I leaned over them, feeling like Hairless Potter at the foot of the pensive, mysteriously diving into its glistening contents . . . Only I didn't see a young Tom Riddle or hear a wise old Dumbledore call me back into his office.

But I did find some rather intriguing legal thought and illumintation.

To be Scott with you, I don't know which is more disturbing:
1. The fact that I received class assignments before ever stepping foot on campus.
2. The fact that I am considerably interested in their portents.

Yes, I truly must be going mad to even consider I might, dare I say it, enjoy my coursework!

(Isn't graduate school ironically refreshing on many levels?)

(And an extra hearty thanks to my wife for fanning my intellectual flame instead of smothering it with endless leisure and irresponsibility.)

150th Post!!

In honor of my 150th post, I made an intricate and highly delectable cake.

Wouldn't you like a piece?

Okay, so I just lifted the image from some other dude's blog.

Can you blame me?

Sound off below on your favorite CA memories (i.e., those which come to mind without scrolling through my blog archive . . .).


I saw this one at work and had to share it.

I especially love the subtle nuance of the remote control on the table. Good times.

Monday, July 13, 2009

Yesterday's Spiritual Message: Consider the Lilies

Having been married a little over two and a half years, my wife and I are still very young chicks (birds).

As such, we have been very used to having worms lovingly placed in our mouths for most of our lives.

However, as we have ventured farther and farther into the world, we have come to the realization that we need to depend on one Source for our benefit and welfare: Our Heavenly Father.

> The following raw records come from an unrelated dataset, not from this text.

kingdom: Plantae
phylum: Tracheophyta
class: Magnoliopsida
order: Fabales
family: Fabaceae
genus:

Recently becoming a father myself and recognizing all expenses that come with it makes me think of this scriptural verse, "Consider the lilies of the field . . ." The Savior goes on to explain how our Heavenly Father is very aware of our most intricate needs.

Having this calming reassurance over the past few months and years has been an incomprehensible blessing.

I invite you to ponder these lines of scripture and the invitation the Savior gives us to work hard and then trust in God.

We firmly testify that, "[He] knoweth that [we] have need of all these things."

Finally, click here for a stirring rendition of Consider the Lilies.

Awesome Web Site

I believe it was Friday when I looked over Smiele's shoulder to witness this artistic masterpiece:

I mean, just look at the thing, you know that beaver means business.

And with a subtitle like "Home of Champions," who could go wrong with that?

I particularly enjoyed the quasi-rippled-water effect. Simply unprecedented (at least in 1994).

Thinking this banner had all but quenched my thirst for hilarity, I was delighted when my wife later turned my attention to the true diamond in the rough. Have a look at this "history" teacher:

Indeed. No words.

Trying to be polite and find any fathomable reason for this, um, interesting display, I can actually muster one word: WOW.